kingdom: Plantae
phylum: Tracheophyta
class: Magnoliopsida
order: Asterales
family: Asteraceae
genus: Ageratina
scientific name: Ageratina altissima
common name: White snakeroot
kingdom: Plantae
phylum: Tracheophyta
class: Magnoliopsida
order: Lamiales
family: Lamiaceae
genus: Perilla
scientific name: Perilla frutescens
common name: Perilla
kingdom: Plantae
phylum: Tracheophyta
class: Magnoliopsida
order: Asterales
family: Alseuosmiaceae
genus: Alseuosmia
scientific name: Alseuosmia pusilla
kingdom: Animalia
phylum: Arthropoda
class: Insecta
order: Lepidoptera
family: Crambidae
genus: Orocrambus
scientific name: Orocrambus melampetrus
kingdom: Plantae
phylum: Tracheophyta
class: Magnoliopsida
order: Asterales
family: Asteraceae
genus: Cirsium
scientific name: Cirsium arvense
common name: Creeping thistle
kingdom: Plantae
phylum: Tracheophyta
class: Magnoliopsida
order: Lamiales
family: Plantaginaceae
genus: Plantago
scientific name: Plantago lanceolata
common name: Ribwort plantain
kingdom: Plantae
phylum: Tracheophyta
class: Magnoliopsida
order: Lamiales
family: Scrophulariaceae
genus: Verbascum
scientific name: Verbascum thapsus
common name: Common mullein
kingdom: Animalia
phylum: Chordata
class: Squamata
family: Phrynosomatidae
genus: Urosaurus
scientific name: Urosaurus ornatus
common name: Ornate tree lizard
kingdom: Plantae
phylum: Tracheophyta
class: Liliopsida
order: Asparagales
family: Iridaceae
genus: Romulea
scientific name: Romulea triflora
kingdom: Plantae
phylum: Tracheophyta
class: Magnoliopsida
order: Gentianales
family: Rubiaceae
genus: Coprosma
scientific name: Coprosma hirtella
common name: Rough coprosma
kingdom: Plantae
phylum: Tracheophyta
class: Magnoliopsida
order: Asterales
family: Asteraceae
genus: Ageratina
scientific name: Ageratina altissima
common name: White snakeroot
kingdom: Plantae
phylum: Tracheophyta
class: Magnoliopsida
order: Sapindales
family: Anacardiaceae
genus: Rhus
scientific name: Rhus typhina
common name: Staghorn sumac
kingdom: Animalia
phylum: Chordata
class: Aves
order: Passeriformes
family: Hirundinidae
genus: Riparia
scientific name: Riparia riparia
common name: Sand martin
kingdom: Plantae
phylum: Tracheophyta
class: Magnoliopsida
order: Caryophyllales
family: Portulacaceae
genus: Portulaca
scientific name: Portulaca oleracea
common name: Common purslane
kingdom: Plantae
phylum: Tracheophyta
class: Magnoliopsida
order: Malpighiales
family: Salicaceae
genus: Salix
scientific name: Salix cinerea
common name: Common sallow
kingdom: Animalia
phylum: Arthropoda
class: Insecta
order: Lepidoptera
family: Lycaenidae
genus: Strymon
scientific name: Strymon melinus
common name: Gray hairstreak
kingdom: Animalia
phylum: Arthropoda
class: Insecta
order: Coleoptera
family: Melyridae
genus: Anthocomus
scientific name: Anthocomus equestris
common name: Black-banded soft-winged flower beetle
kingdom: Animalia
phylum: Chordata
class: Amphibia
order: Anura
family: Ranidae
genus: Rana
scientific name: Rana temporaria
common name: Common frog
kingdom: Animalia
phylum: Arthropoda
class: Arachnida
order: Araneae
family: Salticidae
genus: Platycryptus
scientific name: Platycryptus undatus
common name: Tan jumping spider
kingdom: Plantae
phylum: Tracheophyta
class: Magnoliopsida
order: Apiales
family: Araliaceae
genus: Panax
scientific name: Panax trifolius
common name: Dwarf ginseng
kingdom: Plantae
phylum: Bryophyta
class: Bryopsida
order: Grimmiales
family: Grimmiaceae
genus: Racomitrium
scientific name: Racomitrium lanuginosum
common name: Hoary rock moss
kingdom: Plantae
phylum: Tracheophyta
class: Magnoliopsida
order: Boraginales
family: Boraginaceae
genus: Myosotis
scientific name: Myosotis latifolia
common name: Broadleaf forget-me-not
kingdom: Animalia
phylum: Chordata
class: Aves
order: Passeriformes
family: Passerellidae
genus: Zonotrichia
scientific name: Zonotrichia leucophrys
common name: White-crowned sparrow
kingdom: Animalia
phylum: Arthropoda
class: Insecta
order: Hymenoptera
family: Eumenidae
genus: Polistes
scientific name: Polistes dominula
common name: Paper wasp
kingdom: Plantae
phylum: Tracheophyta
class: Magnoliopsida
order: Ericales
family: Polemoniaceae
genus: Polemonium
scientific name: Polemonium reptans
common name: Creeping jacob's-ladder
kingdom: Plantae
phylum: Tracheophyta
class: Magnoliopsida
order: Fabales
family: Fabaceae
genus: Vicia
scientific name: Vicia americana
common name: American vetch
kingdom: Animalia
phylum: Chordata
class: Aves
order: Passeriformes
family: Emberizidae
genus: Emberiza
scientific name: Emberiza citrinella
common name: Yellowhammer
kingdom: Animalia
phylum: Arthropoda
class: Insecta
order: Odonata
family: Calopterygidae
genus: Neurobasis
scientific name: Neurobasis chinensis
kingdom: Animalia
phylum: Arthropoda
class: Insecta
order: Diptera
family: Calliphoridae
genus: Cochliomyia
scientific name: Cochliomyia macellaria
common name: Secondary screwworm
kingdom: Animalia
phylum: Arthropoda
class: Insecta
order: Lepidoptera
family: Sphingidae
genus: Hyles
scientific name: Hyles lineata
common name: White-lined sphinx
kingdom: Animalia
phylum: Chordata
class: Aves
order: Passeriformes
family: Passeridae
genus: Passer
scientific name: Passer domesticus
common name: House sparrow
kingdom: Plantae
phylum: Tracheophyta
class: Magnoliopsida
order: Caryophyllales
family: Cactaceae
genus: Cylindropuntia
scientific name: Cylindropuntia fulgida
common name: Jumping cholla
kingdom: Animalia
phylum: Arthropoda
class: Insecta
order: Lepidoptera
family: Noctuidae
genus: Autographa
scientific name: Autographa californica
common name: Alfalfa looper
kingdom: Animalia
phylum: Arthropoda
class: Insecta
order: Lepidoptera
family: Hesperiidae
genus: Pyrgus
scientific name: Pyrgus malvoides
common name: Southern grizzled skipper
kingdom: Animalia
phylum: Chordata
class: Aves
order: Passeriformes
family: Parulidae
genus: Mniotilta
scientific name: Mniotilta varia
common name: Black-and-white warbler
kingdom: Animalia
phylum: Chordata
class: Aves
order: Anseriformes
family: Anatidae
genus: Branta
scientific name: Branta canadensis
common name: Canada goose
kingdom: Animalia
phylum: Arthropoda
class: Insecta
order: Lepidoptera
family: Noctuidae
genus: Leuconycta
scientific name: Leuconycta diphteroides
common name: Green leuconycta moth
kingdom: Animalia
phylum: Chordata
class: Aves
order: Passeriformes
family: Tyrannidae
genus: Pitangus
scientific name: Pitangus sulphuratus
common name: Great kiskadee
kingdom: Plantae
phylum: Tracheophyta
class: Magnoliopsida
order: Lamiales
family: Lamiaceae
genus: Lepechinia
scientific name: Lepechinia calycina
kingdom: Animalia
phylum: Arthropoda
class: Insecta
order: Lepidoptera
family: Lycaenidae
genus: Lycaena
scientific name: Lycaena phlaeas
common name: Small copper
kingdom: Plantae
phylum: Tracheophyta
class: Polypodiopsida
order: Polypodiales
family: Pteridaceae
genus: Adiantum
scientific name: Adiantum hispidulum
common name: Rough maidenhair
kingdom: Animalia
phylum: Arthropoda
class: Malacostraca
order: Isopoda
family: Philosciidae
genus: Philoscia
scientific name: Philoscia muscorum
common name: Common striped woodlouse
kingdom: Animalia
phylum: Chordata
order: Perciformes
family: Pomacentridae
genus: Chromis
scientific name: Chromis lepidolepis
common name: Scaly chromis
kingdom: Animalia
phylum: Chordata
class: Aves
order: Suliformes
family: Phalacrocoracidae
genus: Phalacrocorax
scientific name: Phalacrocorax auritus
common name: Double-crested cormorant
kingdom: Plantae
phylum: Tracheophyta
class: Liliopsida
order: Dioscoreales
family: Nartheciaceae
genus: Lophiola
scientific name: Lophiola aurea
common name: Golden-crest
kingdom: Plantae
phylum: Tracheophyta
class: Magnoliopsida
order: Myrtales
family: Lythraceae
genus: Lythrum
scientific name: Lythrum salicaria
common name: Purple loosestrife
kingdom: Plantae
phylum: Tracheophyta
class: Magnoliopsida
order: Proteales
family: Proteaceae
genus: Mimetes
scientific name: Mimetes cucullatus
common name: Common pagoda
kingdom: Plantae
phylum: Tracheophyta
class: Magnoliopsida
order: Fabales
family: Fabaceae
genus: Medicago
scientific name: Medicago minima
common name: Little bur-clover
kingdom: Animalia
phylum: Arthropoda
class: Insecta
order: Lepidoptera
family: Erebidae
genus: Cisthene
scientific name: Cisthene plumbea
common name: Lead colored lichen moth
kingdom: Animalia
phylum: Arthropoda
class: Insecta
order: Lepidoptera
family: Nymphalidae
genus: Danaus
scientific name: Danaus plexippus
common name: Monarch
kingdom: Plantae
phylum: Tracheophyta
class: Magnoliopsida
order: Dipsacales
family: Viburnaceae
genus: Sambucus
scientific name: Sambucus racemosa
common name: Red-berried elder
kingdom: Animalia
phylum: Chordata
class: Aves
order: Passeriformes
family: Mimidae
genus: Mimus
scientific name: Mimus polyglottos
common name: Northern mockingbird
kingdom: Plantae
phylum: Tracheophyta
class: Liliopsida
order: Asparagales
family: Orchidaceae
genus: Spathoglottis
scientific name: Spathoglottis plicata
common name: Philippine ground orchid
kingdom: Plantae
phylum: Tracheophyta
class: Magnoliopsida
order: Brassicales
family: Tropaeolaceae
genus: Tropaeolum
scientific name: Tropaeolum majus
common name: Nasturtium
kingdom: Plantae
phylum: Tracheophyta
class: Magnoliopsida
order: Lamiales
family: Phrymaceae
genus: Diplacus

*Set exercise:*
Reproduce the records verbatim from the first line through the line containing "common name: Staghorn sumac", including both.

*Result of this task:*
kingdom: Plantae
phylum: Tracheophyta
class: Magnoliopsida
order: Asterales
family: Asteraceae
genus: Ageratina
scientific name: Ageratina altissima
common name: White snakeroot
kingdom: Plantae
phylum: Tracheophyta
class: Magnoliopsida
order: Lamiales
family: Lamiaceae
genus: Perilla
scientific name: Perilla frutescens
common name: Perilla
kingdom: Plantae
phylum: Tracheophyta
class: Magnoliopsida
order: Asterales
family: Alseuosmiaceae
genus: Alseuosmia
scientific name: Alseuosmia pusilla
kingdom: Animalia
phylum: Arthropoda
class: Insecta
order: Lepidoptera
family: Crambidae
genus: Orocrambus
scientific name: Orocrambus melampetrus
kingdom: Plantae
phylum: Tracheophyta
class: Magnoliopsida
order: Asterales
family: Asteraceae
genus: Cirsium
scientific name: Cirsium arvense
common name: Creeping thistle
kingdom: Plantae
phylum: Tracheophyta
class: Magnoliopsida
order: Lamiales
family: Plantaginaceae
genus: Plantago
scientific name: Plantago lanceolata
common name: Ribwort plantain
kingdom: Plantae
phylum: Tracheophyta
class: Magnoliopsida
order: Lamiales
family: Scrophulariaceae
genus: Verbascum
scientific name: Verbascum thapsus
common name: Common mullein
kingdom: Animalia
phylum: Chordata
class: Squamata
family: Phrynosomatidae
genus: Urosaurus
scientific name: Urosaurus ornatus
common name: Ornate tree lizard
kingdom: Plantae
phylum: Tracheophyta
class: Liliopsida
order: Asparagales
family: Iridaceae
genus: Romulea
scientific name: Romulea triflora
kingdom: Plantae
phylum: Tracheophyta
class: Magnoliopsida
order: Gentianales
family: Rubiaceae
genus: Coprosma
scientific name: Coprosma hirtella
common name: Rough coprosma
kingdom: Plantae
phylum: Tracheophyta
class: Magnoliopsida
order: Asterales
family: Asteraceae
genus: Ageratina
scientific name: Ageratina altissima
common name: White snakeroot
kingdom: Plantae
phylum: Tracheophyta
class: Magnoliopsida
order: Sapindales
family: Anacardiaceae
genus: Rhus
scientific name: Rhus typhina
common name: Staghorn sumac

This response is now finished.